Around 1985 a group of Cherry’s friends came up with an idea to create a nonprofit—Boston Community Loan Fund—to finance development of communities where low-income people lived and worked. They invited her to join them in this endeavor.

At the time, community-development financial institutions were just beginning to emerge. 

“The idea really was that if you could aggregate capital and aggregate expertise, then maybe you could create community based real estate undertakings that had a chance of succeeding,” she says.

Boston Community Loan Fund started with $3,500.The fund later raised money from individuals, foundations and religious organizations. Cherry jokes that nuns were lending them their breakfast money and they had an enormous obligation not to lose it.

And they never did. The fund weathered a tremendous downturn in the 1990s, because they saw a recession coming, put together a market conditions committee and adjusted the lending strategy accordingly.
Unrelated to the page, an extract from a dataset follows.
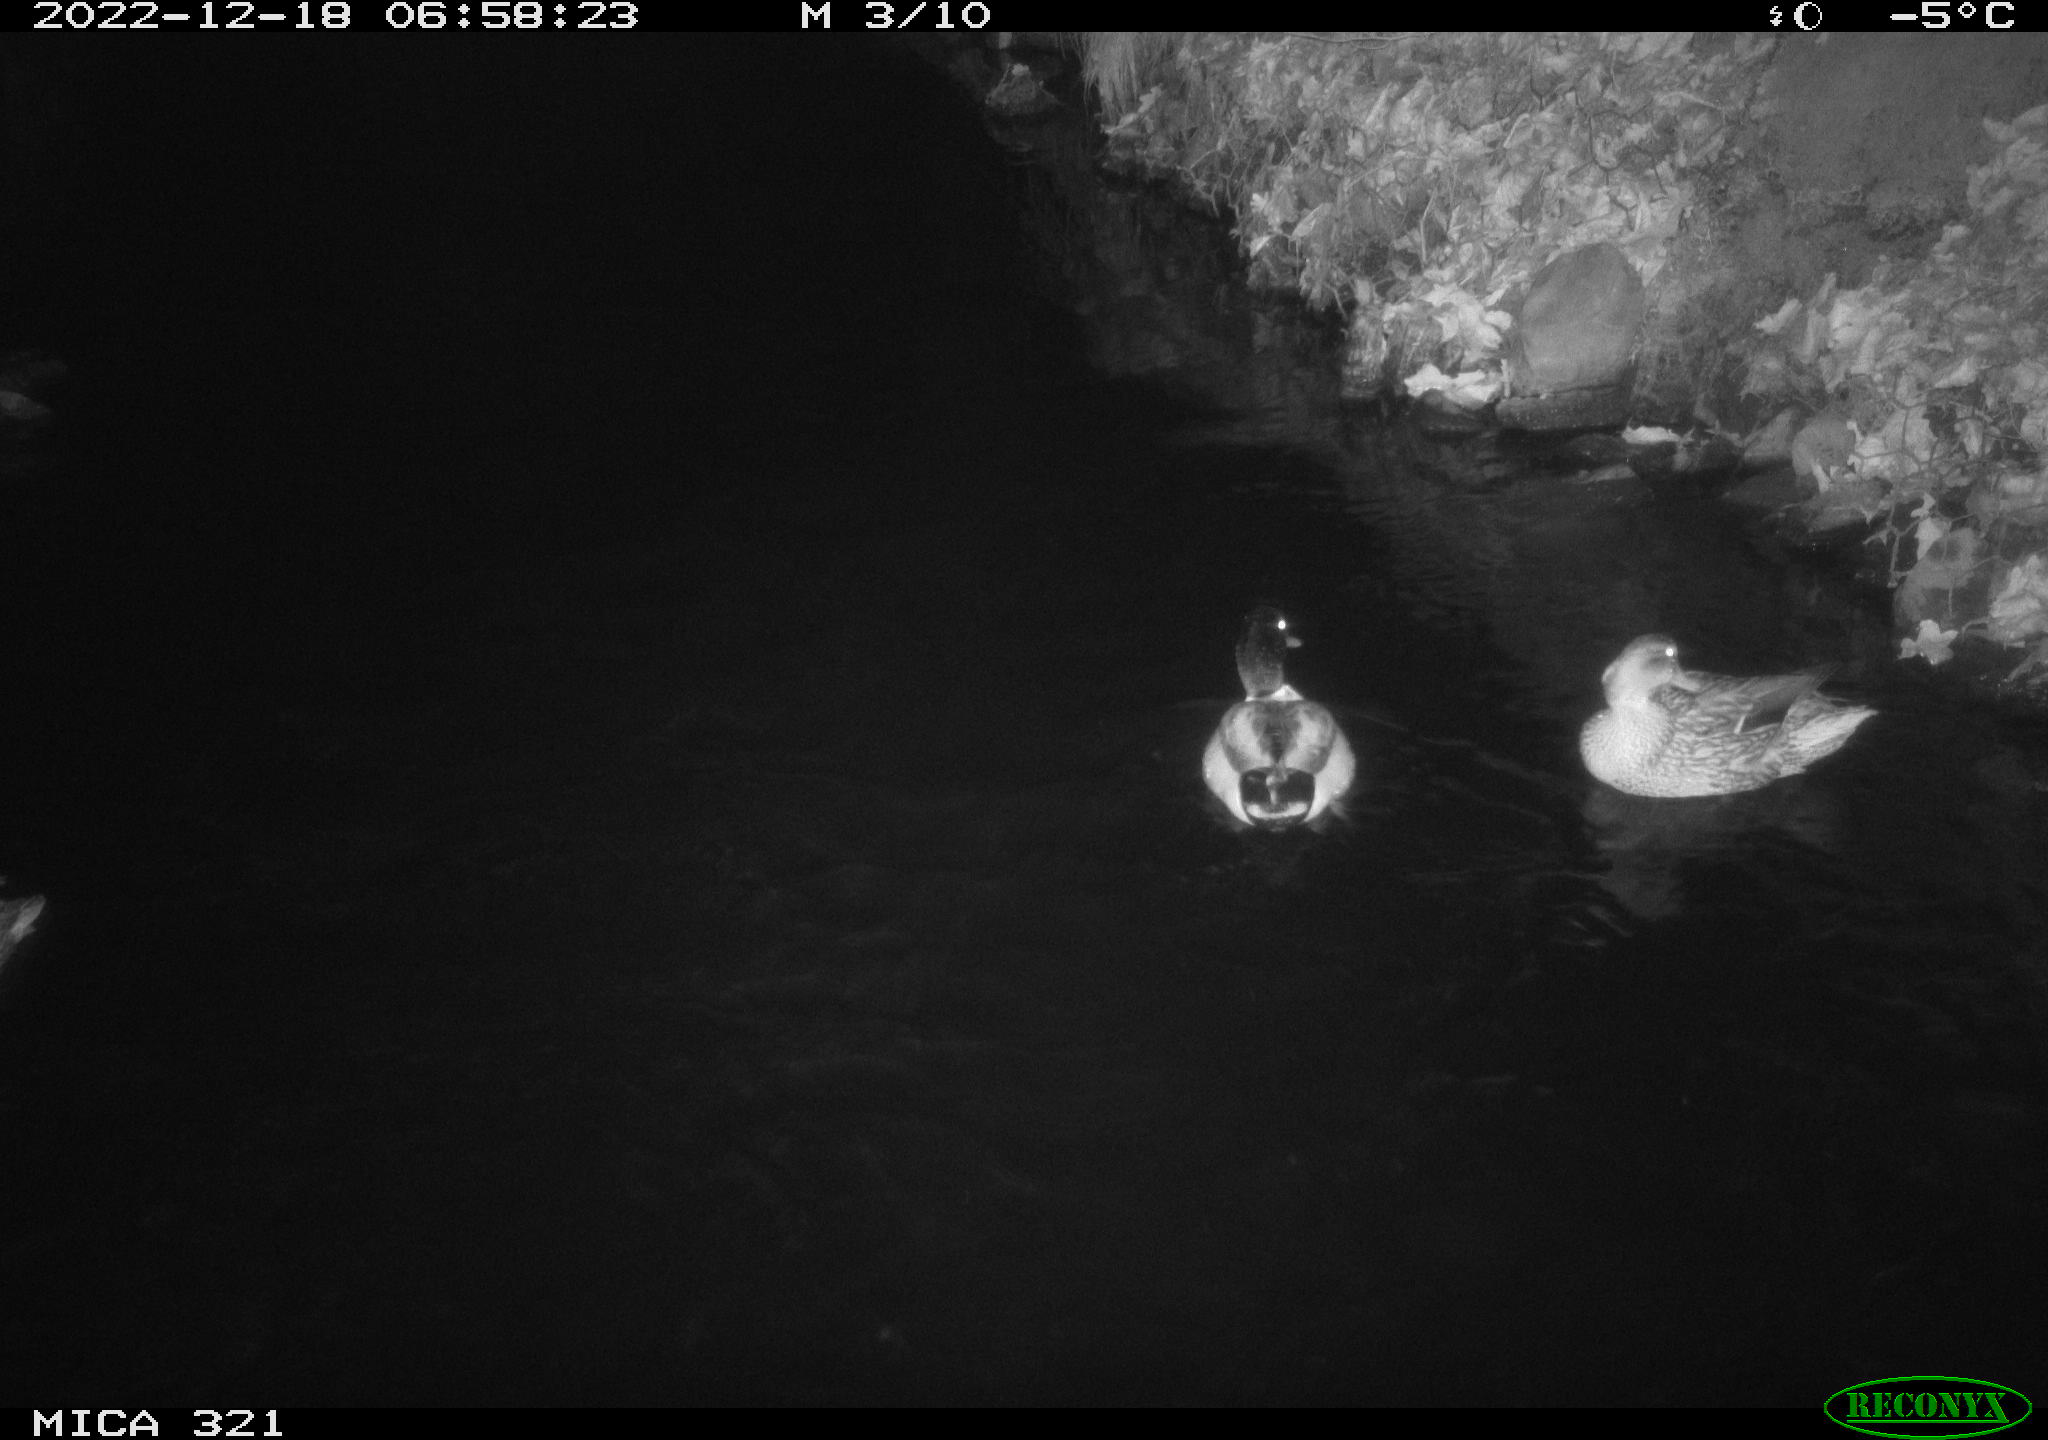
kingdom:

Wherever she goes, she brings her commitment to justice in a way that people, including people in business, banking and government, are able to hear and join.

Mary Bonauto, class of 1987, a prominent civil rights lawyer and senior director of civil rights and legal strategies at GLBTQ Legal Advocates & Defenders

Cherry eventually joined Boston Community Loan Fund as a full-time employee and became its chief executive officer in 1997. Since then the organization went national, changing its name to BlueHub Capital. It invested $2.6 billion in projects from Boston to Los Angeles, currently operating in 39 states and Washington, DC.

Cherry and her team are constantly thinking about the kinds of products and services they can provide to their clients, she says. BlueHub Capital currently has six different lines of business ranging from foreclosure relief to solar projects in low-income communities to 1% for America—a new loan program for legal immigrants helping them pay the fees for naturalization applications.

Cherry says anyone can be an activist. The gamut runs from street protesters throwing rocks over the wall to those who earn a seat at the table and use their power to continue social conversation and change policies.

“I hope the folks who become activists have good values,” she says. 

She believes the new generations of LGBTQ+ activists are doing what they need to be doing.

“Every generation finds its mission, and the mission of this emerging generation seems to be about shifting ideas around gender,” Cherry says, noting that her role is to create space for the “new kids” and allow them to continue working in that direction.

In her opinion, America today is experiencing a backlash, but is not moving backwards on LGBTQ+ issues.

“In my adult lifetime we’ve gone from living under threat of being fired, being a criminal because of being an LGBTQ+ person to having same-sex marriage and a public life and a focus on bringing our authentic selves everywhere we go,” Cherry says. “It’s a gigantic shift.” 

However, she believes activists should be careful and not let women be simply erased.

“We are at a place where women are still paid less and have had a harder time taking positions of leadership, either in the corporate world or in the political world,” she says.

After all, America has not had a woman president yet and pushing women’s rights is still very important.

Cherry is planning to continue leading BlueHub Capital for several more years, building out the next generation of leadership there.

“I continue my work in the various not-for-profit boards,” she says. “ [I am] continuing to travel, and continuing to bike, and to walk, and be embedded in my community. Life feels full and pretty terrific.”